STORED DATA.
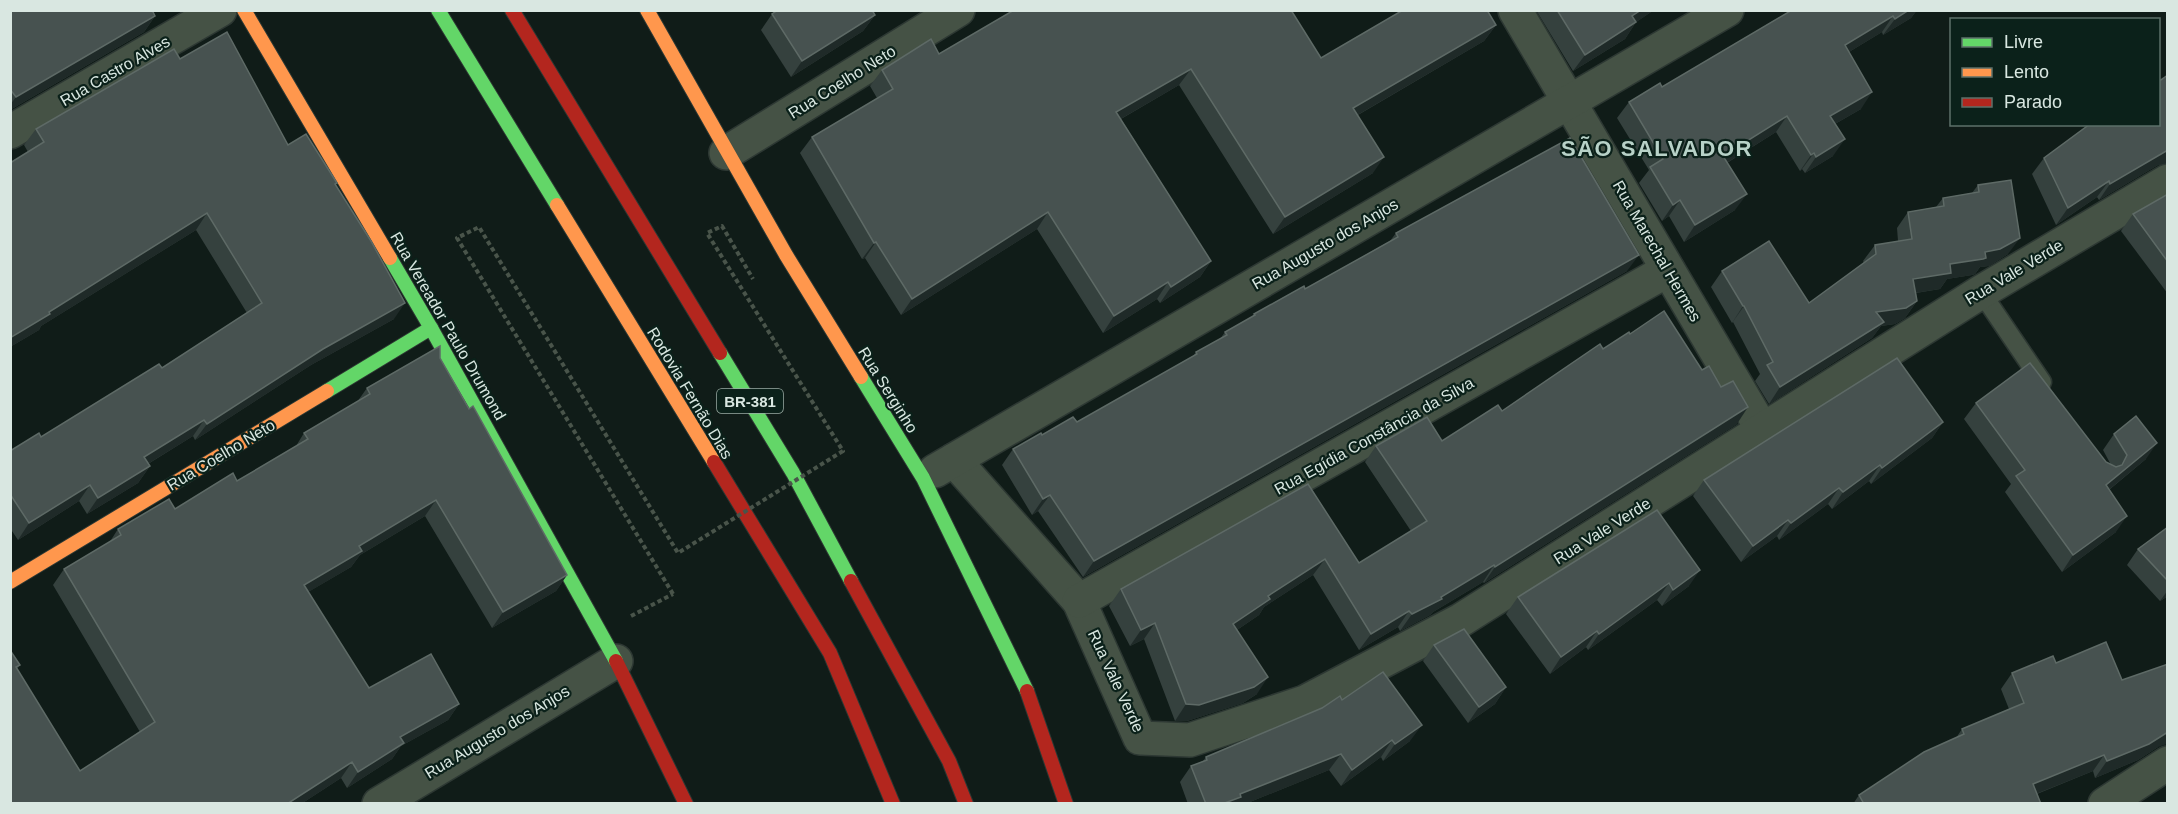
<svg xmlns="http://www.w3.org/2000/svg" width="2178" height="814" font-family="Helvetica,sans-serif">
	<rect width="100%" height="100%" fill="#101c18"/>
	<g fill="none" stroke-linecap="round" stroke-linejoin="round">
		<defs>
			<polyline id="lane" points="1981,292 2042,382"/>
			<g id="street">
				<polyline points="1515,10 1762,429"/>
				<polyline points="10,132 220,10"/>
				<polyline points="726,153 958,10"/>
				<polyline points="954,460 1079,601 1140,738 1190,740 1305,702 1461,620 1981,292 2168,181"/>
				<polyline points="935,471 1727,10"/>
				<polyline points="1079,601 1668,270"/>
				<polyline points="379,804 616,661"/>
				<polyline points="2105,804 2168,763"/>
			</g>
			<g id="fast">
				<polyline points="438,10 557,205"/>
				<polyline points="390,258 431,328 616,661"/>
				<polyline points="720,353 793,473 851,581"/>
				<polyline points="861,377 923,478 1027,691"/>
				<polyline points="327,391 431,328"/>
			</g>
			<g id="slow">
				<polyline points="244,10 390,258"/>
				<polyline points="647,10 786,255 861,377"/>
				<polyline points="557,205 714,462"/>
				<polyline points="10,582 327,391"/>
			</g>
			<g id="jam">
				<polyline points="512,10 720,353"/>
				<polyline points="714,462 830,653 893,804"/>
				<polyline points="851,581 949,761 966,804"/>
				<polyline points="616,661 686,804"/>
				<polyline points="1027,691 1066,804"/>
			</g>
		</defs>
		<use href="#lane" stroke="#2d3833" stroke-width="21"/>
		<use href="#street" stroke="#2d3833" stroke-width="36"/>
		<use href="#fast" stroke="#2d3833" stroke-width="16"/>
		<use href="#slow" stroke="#2d3833" stroke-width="16"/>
		<use href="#jam" stroke="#2d3833" stroke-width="16"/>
		<polyline stroke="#49544a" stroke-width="4" stroke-dasharray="4.5 3" stroke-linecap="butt" points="631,616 673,594"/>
		<use href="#lane" stroke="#455245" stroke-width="18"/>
		<use href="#street" stroke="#455245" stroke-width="33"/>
		<use href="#fast" stroke="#63d668" stroke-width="14"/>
		<use href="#slow" stroke="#ff974d" stroke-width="14"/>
		<use href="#jam" stroke="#b3261e" stroke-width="14"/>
		<polyline stroke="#49544a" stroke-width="4" stroke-dasharray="4.5 3" stroke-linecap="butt" points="673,594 457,238 479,227 678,553 843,451 707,233 722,226 753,279"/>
	</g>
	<g fill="#35413e">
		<polygon points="10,10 155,16 144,32 10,110"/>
		<polygon points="1536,10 1654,10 1636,22 1625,39 1573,71"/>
		<polygon points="1792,10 1917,10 1911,18 1883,35 1882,32 1849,52 1861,109 1835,124 1833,156 1805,173 1802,169 1800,171 1776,132 1727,163 1735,210 1684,242 1669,216 1662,221 1639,183 1649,170 1617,118 1629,102 1662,87"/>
		<polygon points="772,14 875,15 863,31 791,77 761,30"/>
		<polygon points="1496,25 1484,41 1358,115 1373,173 1273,234 1179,85 1121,119 1211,261 1200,277 1160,303 1157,299 1103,333 1037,229 901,315 865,258 862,259 800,153 812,137 877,98 870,86 882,70 939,54 1321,58"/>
		<polygon points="180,59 288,145 336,185 394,319 311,365 195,440 193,436 148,464 150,466 138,483 87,514 79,501 18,540 10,528 10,451 41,437 162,368 247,313 196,230 41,326 39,330 10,347 10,163 28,152 24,145 36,129"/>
		<polygon points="2168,75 2168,163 2158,165 2099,200 2097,197 2056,225 2032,174 2044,158 2158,124"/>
		<polygon points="1978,185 2008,254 1989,266 1980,267 1975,274 1972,275 1947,279 1940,289 1916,293 1917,301 1905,318 1895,324 1881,326 1872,338 1769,404 1755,381 1760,374 1733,322 1732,323 1711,287 1722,271 1809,303 1864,263 1863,261 1875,245 1898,241 1897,228 1908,212 1936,207 1943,198 1972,193"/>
		<polygon points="2168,194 2168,294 2121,231 2133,214"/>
		<polygon points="1396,233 1627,271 1083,577 1038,511 1032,515 1002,465 1013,449 1042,435 1077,422 1193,356 1196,352 1220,339 1225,332 1252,317 1254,314 1305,289 1390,241"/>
		<polygon points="1630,334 1737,424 1484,583 1483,582 1433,612 1430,615 1400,631 1398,627 1359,650 1313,575 1264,607 1259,615 1237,630 1257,694 1243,703 1187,721 1175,721 1144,639 1130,646 1109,606 1121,589 1308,484 1359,563 1411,531 1365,462 1376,446 1442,441 1502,411 1603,349"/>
		<polygon points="440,358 567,575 556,591 492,628 425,516 360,555 351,567 308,592 369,688 459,704 448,720 401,746 392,759 347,788 341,778 301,804 10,804 10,650 20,665 17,669 80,771 140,732 53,585 64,569 109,543 118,529 175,509 237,481 296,446 304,433 357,402 367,388"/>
		<polygon points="1976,403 2111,465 2103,450 2114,434 2146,459 2109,490 2116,532 2062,572 2005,492 2011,484 1964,419"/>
		<polygon points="1943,422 1932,438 1871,484 1869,481 1832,509 1828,504 1779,540 1777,536 1741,562 1693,496 1704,480"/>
		<polygon points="1657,510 1689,586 1662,606 1657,600 1588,650 1586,647 1550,674 1506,614 1518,597"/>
		<polygon points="2168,527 2168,596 2160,601 2127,565 2138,549"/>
		<polygon points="1434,645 1506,687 1495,704 1468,723 1423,661"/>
		<polygon points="2056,663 2122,680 2158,747 2138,760 2095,778 2093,771 2037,794 2041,804 1853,804 1859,795 1956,738 1962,729 2009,709 2001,689 2012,673"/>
		<polygon points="1342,700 1410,741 1383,761 1381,757 1341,786 1329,770 1245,804 1188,804 1180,782 1191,766 1203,761 1206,757"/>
	</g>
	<g fill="#1f2a28">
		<polygon points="1641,10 1654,10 1635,23 1636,22 1625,39 1573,71 1585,55 1632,16"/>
		<polygon points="1909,10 1917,10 1911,18 1883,35 1895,19"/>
		<polygon points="875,15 863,31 791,77 802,61"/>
		<polygon points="155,16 144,32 10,110 10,105 16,97"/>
		<polygon points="1893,16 1882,32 1834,61 1845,45"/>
		<polygon points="1496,25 1484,41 1342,124 1353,108"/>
		<polygon points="1191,69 1179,85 1105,128 1116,112"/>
		<polygon points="1872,92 1861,109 1819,133 1830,116"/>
		<polygon points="1787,116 1776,132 1712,172 1723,156"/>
		<polygon points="1845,139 1833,156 1805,173 1816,157"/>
		<polygon points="2168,150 2168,163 2158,165 2099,200 2110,184"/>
		<polygon points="1814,153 1802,169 1800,171 1811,155"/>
		<polygon points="1384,157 1373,173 1273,234 1285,217"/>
		<polygon points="2109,181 2097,197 2056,225 2068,208"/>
		<polygon points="1747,194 1735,210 1684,242 1695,225"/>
		<polygon points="1680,200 1669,216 1662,221 1673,205"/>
		<polygon points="1048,212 1037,229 901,315 912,299"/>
		<polygon points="207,213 196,230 41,326 39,330 10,347 10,338 49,312"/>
		<polygon points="2020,238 2008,254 1989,266 1980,267 1975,274 1972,275 1947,279 1940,289 1902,295 1913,279"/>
		<polygon points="876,242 865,258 862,259 874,243"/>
		<polygon points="1639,255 1627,271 1083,577 1094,561"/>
		<polygon points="1211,261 1200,277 1160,303 1171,287"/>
		<polygon points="1168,282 1157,299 1103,333 1114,316"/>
		<polygon points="1917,301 1905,318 1895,324 1881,326 1872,338 1769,404 1780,387 1876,312"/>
		<polygon points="405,303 394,319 311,365 195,440 207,424 323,349"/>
		<polygon points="1743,306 1744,306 1732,323"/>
		<polygon points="1748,407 1737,424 1484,583 1495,567"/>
		<polygon points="204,420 193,436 133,473 144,457"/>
		<polygon points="1943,422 1932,438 1871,484 1882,468"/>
		<polygon points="2157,443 2146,459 2094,502 2106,485"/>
		<polygon points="1880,465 1869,481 1832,509 1843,492"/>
		<polygon points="150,466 138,483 87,514 98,498"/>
		<polygon points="90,485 79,501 18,540 29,523"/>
		<polygon points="1839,488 1828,504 1779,540 1791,523"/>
		<polygon points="1050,495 1038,511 1032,515 1043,499"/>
		<polygon points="436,500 425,516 360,555 351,567 293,601 304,585 359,546"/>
		<polygon points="2127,516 2116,532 2062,572 2073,555"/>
		<polygon points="1788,520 1777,536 1741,562 1753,546"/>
		<polygon points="1325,559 1313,575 1264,607 1259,615 1222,640 1233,624 1268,596"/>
		<polygon points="1494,565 1483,582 1433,612 1430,615 1400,631 1412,614"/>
		<polygon points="1700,570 1689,586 1662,606 1673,590"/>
		<polygon points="567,575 556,591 492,628 503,612"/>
		<polygon points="1669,583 1657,600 1588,650 1599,634"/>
		<polygon points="2168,590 2168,596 2160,601"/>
		<polygon points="1409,611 1398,627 1359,650 1371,634"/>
		<polygon points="1155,623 1144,639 1130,646 1141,630"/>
		<polygon points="1597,631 1586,647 1550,674 1561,657"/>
		<polygon points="1268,677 1257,694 1243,703 1187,721 1175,721 1186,704"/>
		<polygon points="1506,687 1495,704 1468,723 1479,707"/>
		<polygon points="459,704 448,720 401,746 392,759 347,788 358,772 400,737"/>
		<polygon points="1422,725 1410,741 1383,761 1395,744"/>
		<polygon points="2168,732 2167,744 2158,747 2138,760 2095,778 2107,761"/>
		<polygon points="1392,740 1381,757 1341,786 1352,770"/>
		<polygon points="1341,754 1329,770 1245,804 1222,804 1240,794"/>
		<polygon points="2104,755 2093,771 2021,800 2033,784"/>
		<polygon points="352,762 341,778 301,804 287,804"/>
	</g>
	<g fill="#475250" stroke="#5e6a66" stroke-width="1.5">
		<polygon points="10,10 152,10 155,16 16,97 10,89"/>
		<polygon points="778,10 872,10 875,15 802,61 772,14"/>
		<polygon points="1014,10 1291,10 1321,58 1403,10 1487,10 1496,25 1353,108 1384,157 1285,217 1191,69 1116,112 1211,261 1171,287 1168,282 1114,316 1048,212 912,299 876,242 874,243 812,137 893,89 882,70 931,39 939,54"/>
		<polygon points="1557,10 1641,10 1632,16 1636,22 1585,55"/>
		<polygon points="1792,10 1909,10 1895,19 1893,16 1845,45 1872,92 1830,116 1845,139 1816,157 1814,153 1811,155 1787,116 1723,156 1747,194 1695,225 1680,200 1673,205 1650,167 1663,159 1629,102 1660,83 1662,87"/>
		<polygon points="227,32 288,145 306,134 337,183 335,184 371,241 405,303 323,349 207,424 204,420 144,457 150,466 98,498 90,485 29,523 10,494 10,451 39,433 41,437 159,364 162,368 262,303 207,213 49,312 50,314 10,338 10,163 44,142 36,129 174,49 180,59"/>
		<polygon points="2168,75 2168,150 2110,184 2109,181 2068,208 2044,158 2090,124 2158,124 2158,82"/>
		<polygon points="1570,138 1639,255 1094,561 1050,495 1043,499 1013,449 1041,433 1042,435 1073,417 1077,422 1197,354 1196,352 1227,335 1225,332 1255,315 1254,314 1304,286 1305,289 1398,237 1396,233"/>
		<polygon points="2011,180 2020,238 2000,249 1985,252 1986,258 1983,259 1950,264 1951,273 1913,279 1917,301 1906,308 1876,312 1884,322 1780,387 1767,365 1773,362 1744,306 1743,306 1722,271 1769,241 1809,303 1876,254 1875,245 1912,239 1908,212 1944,206 1943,198 1979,192 1978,185"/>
		<polygon points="2168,194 2168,262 2133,214"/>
		<polygon points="1664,311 1702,370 1709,366 1721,387 1733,381 1748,407 1495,567 1494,565 1441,597 1442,599 1412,614 1409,611 1371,634 1325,559 1268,596 1270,599 1233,624 1268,677 1254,687 1199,705 1186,704 1155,623 1141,630 1121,589 1308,484 1359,563 1427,521 1376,446 1427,417 1442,441 1498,405 1502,411 1600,344 1603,349 1629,332 1630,334"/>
		<polygon points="440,346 440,358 469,409 473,406 567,575 503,612 436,500 359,546 362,551 304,585 369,688 431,654 459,704 400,737 404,743 358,772 352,762 287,804 10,804 10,650 20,665 16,667 80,771 155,722 64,569 121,535 118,529 169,499 175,509 233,473 237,481 308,439 304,433 370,394 367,388"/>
		<polygon points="1897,358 1943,422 1882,468 1880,465 1843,492 1839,488 1791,523 1788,520 1753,546 1704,480"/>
		<polygon points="2030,363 2106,462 2116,467 2122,465 2127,455 2114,434 2136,416 2157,443 2106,485 2127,516 2073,555 2016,476 2025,470 1976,403"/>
		<polygon points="1657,510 1700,570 1673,590 1669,583 1599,634 1597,631 1561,657 1518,597"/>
		<polygon points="2168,527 2168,581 2138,549"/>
		<polygon points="1464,629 1506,687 1479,707 1434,645"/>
		<polygon points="2106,642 2122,680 2168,664 2168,732 2149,744 2107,761 2104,755 2033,784 2041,804 1864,804 1859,795 1924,752 1964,734 1962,729 2024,703 2012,673 2053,656 2056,663"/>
		<polygon points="1383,672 1422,725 1395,744 1392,740 1352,770 1341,754 1240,794 1241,797 1222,804 1206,804 1191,766 1207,760 1206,757 1322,708 1340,696 1342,700"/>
	</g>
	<g text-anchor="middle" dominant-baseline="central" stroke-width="4.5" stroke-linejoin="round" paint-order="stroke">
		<rect fill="#0b211a" stroke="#9baca5" stroke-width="1.5" x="717" y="389" width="66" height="24" rx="4.5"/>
		<g font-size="15" font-weight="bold" fill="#d9e7e1">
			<text x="750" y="401">BR-381</text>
		</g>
		<g font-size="16" fill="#d9e7e1" stroke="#0b211a">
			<text transform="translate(115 71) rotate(-30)">Rua Castro Alves</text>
			<text transform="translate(842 82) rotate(-32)">Rua Coelho Neto</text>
			<text transform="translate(1325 244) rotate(-30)">Rua Augusto dos Anjos</text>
			<text transform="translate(1657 251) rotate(60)">Rua Marechal Hermes</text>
			<text transform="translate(2014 272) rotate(-31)">Rua Vale Verde</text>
			<text transform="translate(448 326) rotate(60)">Rua Vereador Paulo Drumond</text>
			<text transform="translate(888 390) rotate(58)">Rua Serginho</text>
			<text transform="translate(690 393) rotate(59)">Rodovia Fernão Dias</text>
			<text transform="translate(1374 436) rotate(-29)">Rua Egídia Constância da Silva</text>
			<text transform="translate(221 455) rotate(-31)">Rua Coelho Neto</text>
			<text transform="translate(1602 531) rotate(-32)">Rua Vale Verde</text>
			<text transform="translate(1116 681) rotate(65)">Rua Vale Verde</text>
			<text transform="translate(497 732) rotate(-31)">Rua Augusto dos Anjos</text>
		</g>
		<g font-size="22" font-weight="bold" letter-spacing="1.5" fill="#b8d2c8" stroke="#0b211a">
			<text x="1657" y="148">SÃO SALVADOR</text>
		</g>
	</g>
	<rect width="2178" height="814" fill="none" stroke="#d9e7e1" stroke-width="24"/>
	<rect x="1950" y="18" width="210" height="108" fill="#0b211a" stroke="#5d706a" stroke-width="1.5"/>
	<rect x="1962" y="38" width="30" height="9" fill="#63d668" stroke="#5d706a" stroke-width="1.5"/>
	<text x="2004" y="48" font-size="18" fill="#d9e7e1">Livre</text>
	<rect x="1962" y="68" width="30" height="9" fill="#ff974d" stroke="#5d706a" stroke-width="1.5"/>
	<text x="2004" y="78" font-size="18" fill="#d9e7e1">Lento</text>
	<rect x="1962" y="98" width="30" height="9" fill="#b3261e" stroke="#5d706a" stroke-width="1.5"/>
	<text x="2004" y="108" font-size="18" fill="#d9e7e1">Parado</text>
</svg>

TASK ITEM.
Go through the preceding material and copy each line that has the word "round".

SOLUTION TO THIS EXERCISE.
	<g fill="none" stroke-linecap="round" stroke-linejoin="round">
	<g text-anchor="middle" dominant-baseline="central" stroke-width="4.5" stroke-linejoin="round" paint-order="stroke">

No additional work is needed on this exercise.